Une dose de Bti dans chaque foyer

"En tant qu’agriculteur mais en premier lieu en tant que Réunionnais, je me demande vraiment pourquoi le préfet s’acharne à démoustiquer avec des produits toxiques dont l’efficacité n’est pas prouvée". Pour sa part, Nicolas Alaguirissamy traite son exploitation de Saint-Pierre au Bti.
Il en a fait venir 18 kilos pour 287 euros, utilisant entre 3 et 4 kilos de produit biologique pour traiter 1 hectare de terre. Il a également commandé des doses de 1 kilo pour en distribuer autour de lui, comme à cet exploitant des hauts du Grand Tampon qui, moindrement que sur la côte certes, n’est pas épargné par les colonies de moustiques. "Si l’on distribuait une dose à chaque foyer réunionnais, il n’y aurait plus de grosses colonies de moustiques", soutient l’agriculteur avec le sentiment que les autorités ne sont pas capables de gérer la situation, de faire les bons choix. "Na limpresion i ve lèss le pe d’moun a lagoni ziska na pu d’moustik. Zot i pri pou siklon i nétoy in kou". On est selon lui en train de créer "une société réunionnaise d’handicapés", à qui l’on dit qu’il faudra faire avec la maladie. Comme "rien n’a été fait plus tôt", aujourd’hui, avec les pluies de saison, le risque de propagation du virus est multiplié. "Alon nétoy tou sa in kou, mèm si nou na pwin le pwa politik".

Estéfani


An plis ke sa

o "Nou sé d’bèf moka"
Les experts qui se prononcent sur la toxicité des adulticides renvoient la balle aux agriculteurs, estimant que les insecticides sont, de toute façon, beaucoup moins dangereux que les produits agricoles. "Nou sé d’bèf moka", répond Nicolas Alaguirissamy rappelant que "ce n’est pas nous qui les mettons dans le nez des enfants, de la population. Pas besoin de faire de grandes études pour comprendre que quelque chose ne fonctionne pas".
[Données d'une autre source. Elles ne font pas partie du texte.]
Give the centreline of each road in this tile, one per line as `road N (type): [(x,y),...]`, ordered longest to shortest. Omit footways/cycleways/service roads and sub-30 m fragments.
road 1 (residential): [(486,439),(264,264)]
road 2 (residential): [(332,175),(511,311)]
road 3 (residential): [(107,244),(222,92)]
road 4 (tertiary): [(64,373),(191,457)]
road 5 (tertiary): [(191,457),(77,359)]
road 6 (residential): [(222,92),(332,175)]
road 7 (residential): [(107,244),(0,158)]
o "Arèt fou le kréol in lamand 3.000 éro"
Heureusement, la Préfecture a ravisé sa position, opte désormais pour le dialogue plus que pour le passage en force, la répression. Entre les répulsifs, les médicaments, les consultations, Nicolas Alaguirissamy estime que ce sont les classes intermédiaires les plus pénalisées par la crise sanitaire, les travailleurs qui ont des crédits. Il faut comprendre, et c’est naturel, selon lui, que les Réunionnais veuillent protéger leurs enfants des produits toxiques, refusent les pulvérisations dans leur cour. Sur la boite de Deltaméthrine, il est notifié que la molécule a une rémanence de 15 jours. Si on laisse les enfants jouer dans la cour, même 24 heures après la démoustication, le risque est là, la molécule s’accroche. "Vien plito fane produi bio èk nou", invite l’agriculteur.

o "Sa i kalkil pa !"
Certains apiculteurs du Sud enregistrent une perte de 50% de leurs colonies. "C’est 50% de fruits en moins", déplore Nicolas Alaguirissamy qui se demande comment vont faire les producteurs de mangues ou encore de letchis. "Il faut réfléchir à tout ça avant d’agir". En ce moment, c’est la période du miel de baie rose, mais les ruches transportées sur la côte pour leur période de transhumance ne résistent pas aux chocs chimiques. Jusqu’à cette année, c’était la plus grosse production de miel de La Réunion. "Il n’y a plus de vecteur de pollinisation. Zabey na pu". "À combien s’élèvera le kilo de letchis ou de mangues cette année ? Déjà qu’il a fallu batailler pour avoir des marchés à l’export, les revendeurs ne vont pas attendre l’année prochaine mais se servir ailleurs. Il n’en restera plus pour la consommation des Réunionnais... Sa i kalkil pa !".